**Reading passage**.
* start *

To create the equity either to charge the lands, or to raise a resulting trust, a payment of the trust funds at the time of the purchase is indispensable. A subsequent payment by the trustee of the debt he may have contracted in the purchase of the lands, will not by relation attach any trust or lien to the original purchase. The whole theory of a resulting trust, or of the equity of the cestui que trust to follow trust funds into real estate or other property, arises out of the circumstance, that the trust funds, at the time of the purchase, formed its consideration. 1 White & Tudor’s Lead. Cases, 275; Jackson v Moore, 6 Cow. 726; Boyd v. McLean, 1 Johns, Ch. 590; Bottsford v. Burr, 2 Ib. 414; Steere v. Steere, 5 Ib. 20; Foster v. Trustees of Athenaeum, 2 Ala. 302. The trust funds being employed in the purchase, when it is made, it is a mere conversion of them into another species of property. From such conversion the trustee cannot claim any benefit, or that they are thereby divested of the trust originally impressed upon them. 2 Story’s Eq. § 1258.

* end *

**Goal**. According to the passage on resulting trusts, what is indispensable to create the equity to charge the lands or to raise a resulting trust? The listing is separate material, unconnected to the passage on resulting trusts.

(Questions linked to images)
* start *

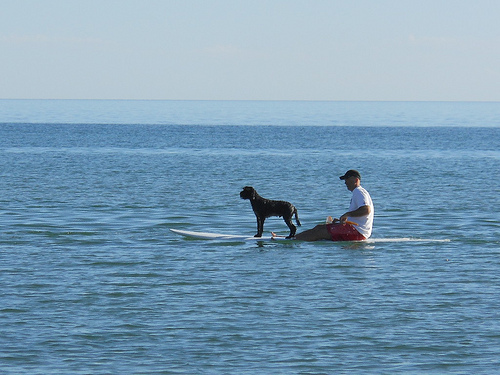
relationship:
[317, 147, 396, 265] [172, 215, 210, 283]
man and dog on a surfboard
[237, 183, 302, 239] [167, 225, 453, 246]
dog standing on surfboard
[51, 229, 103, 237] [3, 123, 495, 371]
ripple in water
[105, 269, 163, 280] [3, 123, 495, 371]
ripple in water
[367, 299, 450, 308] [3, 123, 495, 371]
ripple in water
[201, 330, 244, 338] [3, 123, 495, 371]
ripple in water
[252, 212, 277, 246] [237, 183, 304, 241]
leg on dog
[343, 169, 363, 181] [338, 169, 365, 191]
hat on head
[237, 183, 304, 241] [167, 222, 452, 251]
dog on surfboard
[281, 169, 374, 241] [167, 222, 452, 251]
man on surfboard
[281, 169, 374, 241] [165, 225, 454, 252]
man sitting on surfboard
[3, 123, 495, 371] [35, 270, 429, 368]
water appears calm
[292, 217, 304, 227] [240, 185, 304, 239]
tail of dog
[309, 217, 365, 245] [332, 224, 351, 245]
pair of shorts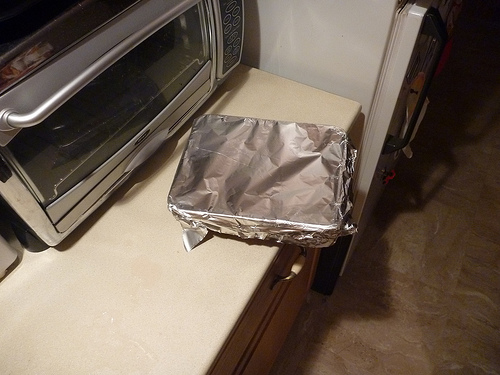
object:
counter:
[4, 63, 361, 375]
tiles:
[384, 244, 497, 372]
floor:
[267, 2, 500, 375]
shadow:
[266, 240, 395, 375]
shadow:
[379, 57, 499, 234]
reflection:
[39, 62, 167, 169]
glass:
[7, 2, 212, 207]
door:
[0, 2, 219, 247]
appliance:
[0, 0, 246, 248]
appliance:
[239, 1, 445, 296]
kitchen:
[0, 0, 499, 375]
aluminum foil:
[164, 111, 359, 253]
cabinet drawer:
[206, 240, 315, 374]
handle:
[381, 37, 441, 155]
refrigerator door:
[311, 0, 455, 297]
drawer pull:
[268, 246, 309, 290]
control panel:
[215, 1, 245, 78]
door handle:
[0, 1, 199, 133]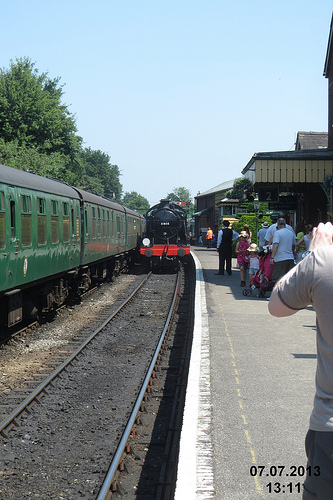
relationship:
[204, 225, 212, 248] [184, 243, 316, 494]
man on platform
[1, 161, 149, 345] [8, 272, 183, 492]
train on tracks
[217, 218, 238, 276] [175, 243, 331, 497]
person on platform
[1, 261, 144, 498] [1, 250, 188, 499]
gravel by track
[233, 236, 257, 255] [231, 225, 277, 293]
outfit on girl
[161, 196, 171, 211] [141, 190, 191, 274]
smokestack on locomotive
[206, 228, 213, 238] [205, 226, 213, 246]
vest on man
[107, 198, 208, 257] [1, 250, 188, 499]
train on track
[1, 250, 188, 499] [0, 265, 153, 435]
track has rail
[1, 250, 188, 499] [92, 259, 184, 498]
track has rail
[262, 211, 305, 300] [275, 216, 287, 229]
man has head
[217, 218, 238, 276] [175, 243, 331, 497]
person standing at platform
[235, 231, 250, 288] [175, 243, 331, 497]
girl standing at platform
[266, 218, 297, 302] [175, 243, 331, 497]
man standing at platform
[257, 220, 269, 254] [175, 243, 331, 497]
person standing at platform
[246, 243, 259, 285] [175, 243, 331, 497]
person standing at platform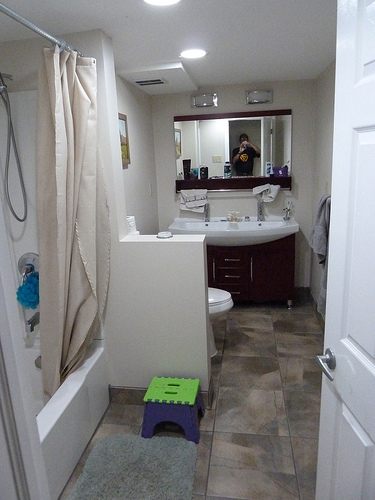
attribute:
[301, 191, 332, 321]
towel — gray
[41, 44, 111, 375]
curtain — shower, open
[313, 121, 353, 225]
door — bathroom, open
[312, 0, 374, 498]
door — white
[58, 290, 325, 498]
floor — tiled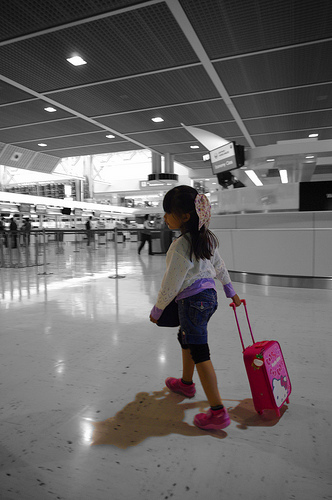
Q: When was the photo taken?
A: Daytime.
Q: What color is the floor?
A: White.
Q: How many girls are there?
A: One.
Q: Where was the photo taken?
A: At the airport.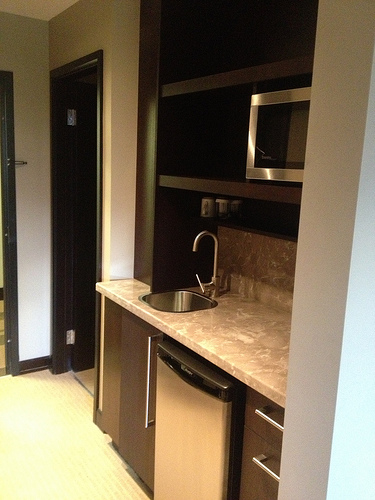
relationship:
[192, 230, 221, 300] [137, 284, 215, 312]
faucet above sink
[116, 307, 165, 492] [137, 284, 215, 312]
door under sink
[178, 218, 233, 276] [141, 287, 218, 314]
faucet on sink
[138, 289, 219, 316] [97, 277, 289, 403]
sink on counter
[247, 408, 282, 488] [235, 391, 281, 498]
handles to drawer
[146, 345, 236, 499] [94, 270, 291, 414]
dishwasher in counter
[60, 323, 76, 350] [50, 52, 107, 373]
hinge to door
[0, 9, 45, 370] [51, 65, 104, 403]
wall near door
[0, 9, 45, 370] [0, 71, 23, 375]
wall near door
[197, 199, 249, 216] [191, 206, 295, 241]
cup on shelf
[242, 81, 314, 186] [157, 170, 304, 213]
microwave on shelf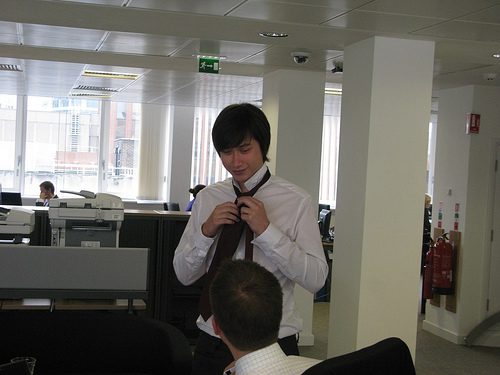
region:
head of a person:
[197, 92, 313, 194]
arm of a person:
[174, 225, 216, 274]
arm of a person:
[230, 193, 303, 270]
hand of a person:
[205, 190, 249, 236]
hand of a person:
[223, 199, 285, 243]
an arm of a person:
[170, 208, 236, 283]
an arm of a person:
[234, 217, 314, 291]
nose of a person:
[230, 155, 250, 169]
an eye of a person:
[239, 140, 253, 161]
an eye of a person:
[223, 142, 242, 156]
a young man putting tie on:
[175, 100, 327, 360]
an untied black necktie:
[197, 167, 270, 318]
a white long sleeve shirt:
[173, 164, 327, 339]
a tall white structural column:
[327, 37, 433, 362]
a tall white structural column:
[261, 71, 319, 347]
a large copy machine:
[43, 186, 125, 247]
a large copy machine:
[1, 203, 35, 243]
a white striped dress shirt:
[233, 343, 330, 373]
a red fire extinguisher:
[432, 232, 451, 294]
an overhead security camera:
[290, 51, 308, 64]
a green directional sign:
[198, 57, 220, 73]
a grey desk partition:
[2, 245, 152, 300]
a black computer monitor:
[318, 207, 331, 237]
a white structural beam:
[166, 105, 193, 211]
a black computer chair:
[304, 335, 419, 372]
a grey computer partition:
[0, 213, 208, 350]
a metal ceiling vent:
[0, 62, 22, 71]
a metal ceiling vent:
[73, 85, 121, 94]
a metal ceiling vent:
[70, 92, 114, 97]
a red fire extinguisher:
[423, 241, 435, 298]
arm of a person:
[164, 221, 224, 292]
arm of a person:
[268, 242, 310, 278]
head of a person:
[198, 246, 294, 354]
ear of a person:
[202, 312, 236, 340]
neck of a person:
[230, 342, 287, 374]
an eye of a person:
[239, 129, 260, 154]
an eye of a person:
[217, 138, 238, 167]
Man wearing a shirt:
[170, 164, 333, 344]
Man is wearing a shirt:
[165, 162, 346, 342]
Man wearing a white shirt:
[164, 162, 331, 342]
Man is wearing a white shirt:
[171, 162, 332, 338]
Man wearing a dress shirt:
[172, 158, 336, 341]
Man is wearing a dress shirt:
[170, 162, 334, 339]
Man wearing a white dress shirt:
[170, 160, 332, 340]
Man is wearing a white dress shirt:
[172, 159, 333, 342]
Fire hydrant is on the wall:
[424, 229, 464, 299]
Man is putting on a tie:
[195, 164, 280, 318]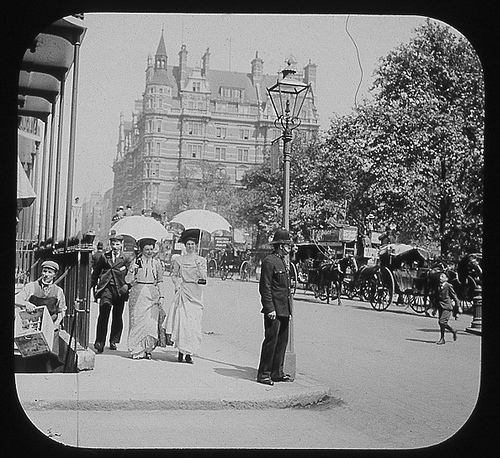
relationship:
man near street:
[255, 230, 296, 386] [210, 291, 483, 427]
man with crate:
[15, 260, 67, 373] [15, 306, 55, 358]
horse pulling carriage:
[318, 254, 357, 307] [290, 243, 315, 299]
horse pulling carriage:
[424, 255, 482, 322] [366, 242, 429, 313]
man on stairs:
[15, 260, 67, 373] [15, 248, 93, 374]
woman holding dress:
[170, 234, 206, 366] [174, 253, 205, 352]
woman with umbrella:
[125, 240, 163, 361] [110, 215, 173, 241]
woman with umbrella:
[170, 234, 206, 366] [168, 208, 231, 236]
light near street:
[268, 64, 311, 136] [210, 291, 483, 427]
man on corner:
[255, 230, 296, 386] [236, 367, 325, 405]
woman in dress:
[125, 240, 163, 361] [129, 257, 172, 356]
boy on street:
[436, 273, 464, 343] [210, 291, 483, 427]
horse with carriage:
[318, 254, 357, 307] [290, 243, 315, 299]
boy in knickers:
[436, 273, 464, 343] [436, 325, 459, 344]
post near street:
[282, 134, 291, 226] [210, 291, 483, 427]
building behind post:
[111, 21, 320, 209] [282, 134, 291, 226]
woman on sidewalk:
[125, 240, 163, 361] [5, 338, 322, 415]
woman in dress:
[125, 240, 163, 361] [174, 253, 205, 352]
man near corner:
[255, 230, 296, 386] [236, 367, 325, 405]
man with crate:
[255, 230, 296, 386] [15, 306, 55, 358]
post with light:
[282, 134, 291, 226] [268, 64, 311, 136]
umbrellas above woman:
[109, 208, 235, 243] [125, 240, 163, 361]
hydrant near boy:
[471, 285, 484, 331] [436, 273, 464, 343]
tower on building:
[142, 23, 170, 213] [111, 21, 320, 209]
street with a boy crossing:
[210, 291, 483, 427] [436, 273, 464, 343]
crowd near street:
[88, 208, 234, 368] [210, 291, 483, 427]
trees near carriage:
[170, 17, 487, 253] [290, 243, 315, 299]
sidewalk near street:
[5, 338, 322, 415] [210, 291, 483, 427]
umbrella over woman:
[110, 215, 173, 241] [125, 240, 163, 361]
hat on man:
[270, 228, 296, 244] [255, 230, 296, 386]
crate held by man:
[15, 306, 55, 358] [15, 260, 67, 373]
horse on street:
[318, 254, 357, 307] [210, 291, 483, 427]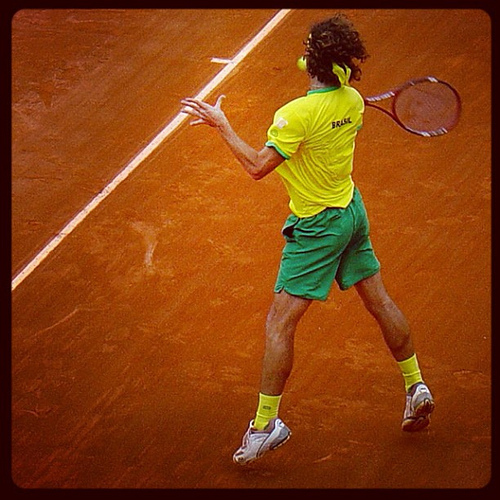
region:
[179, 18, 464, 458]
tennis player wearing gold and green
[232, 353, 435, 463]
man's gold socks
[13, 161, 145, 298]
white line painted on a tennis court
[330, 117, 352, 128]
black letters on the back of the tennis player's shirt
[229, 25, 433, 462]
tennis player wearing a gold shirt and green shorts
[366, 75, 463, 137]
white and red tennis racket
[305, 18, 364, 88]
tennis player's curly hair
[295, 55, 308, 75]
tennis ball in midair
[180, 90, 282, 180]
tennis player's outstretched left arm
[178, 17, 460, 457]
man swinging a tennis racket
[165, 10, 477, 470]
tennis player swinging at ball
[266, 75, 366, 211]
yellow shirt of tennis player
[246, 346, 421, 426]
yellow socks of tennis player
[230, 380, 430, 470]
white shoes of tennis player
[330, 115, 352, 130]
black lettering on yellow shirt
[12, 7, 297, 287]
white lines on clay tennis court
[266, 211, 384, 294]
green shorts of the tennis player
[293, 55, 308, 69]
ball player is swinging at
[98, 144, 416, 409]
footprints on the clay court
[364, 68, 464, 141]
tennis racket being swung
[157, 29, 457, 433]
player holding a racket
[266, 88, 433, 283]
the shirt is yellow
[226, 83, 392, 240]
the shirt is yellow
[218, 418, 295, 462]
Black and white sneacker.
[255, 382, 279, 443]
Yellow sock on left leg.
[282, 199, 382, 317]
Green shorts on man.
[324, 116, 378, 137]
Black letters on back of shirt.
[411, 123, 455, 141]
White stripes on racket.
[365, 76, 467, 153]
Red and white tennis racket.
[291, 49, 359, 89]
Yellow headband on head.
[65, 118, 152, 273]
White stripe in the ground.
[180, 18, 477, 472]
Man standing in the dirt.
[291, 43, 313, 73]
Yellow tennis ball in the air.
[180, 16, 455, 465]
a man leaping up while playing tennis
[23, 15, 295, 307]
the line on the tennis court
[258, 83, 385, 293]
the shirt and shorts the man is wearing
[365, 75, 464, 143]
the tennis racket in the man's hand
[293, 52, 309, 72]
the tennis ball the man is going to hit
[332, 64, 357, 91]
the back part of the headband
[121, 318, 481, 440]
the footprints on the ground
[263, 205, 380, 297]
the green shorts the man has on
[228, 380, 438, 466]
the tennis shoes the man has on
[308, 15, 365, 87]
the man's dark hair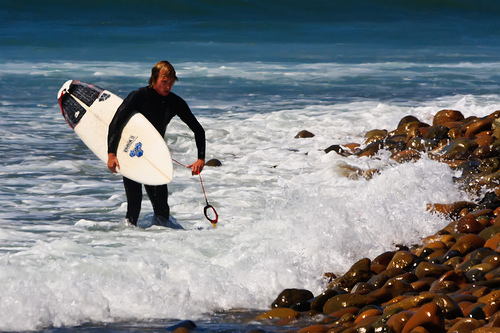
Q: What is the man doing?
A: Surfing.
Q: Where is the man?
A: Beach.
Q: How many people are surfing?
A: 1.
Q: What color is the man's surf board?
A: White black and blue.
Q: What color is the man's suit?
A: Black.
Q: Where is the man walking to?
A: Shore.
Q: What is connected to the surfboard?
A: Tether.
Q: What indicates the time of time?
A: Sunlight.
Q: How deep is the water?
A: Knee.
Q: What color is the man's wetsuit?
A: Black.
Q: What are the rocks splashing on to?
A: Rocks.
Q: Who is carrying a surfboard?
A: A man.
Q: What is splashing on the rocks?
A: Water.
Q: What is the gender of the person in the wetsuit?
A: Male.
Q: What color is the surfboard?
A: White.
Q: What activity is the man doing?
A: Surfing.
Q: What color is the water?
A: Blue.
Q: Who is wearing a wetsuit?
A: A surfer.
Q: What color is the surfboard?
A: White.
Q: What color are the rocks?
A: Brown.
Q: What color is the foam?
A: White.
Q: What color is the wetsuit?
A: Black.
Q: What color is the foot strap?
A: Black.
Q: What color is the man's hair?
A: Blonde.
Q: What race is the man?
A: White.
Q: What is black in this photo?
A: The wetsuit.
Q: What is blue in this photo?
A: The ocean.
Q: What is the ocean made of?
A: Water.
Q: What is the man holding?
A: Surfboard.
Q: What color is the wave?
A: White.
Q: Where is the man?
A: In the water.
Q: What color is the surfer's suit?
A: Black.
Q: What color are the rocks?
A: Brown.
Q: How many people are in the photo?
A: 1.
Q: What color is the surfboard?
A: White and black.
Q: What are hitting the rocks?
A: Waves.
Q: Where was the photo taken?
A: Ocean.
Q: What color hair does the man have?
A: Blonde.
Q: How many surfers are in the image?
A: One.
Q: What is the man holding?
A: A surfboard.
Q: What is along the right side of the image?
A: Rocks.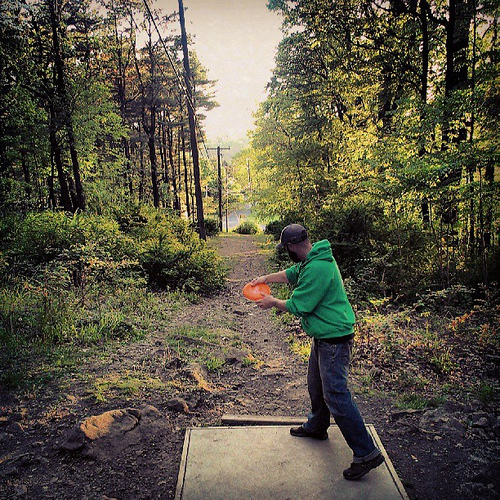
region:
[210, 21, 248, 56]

* end *

**Response to the task**. A payment of the trust funds at the time of the purchase.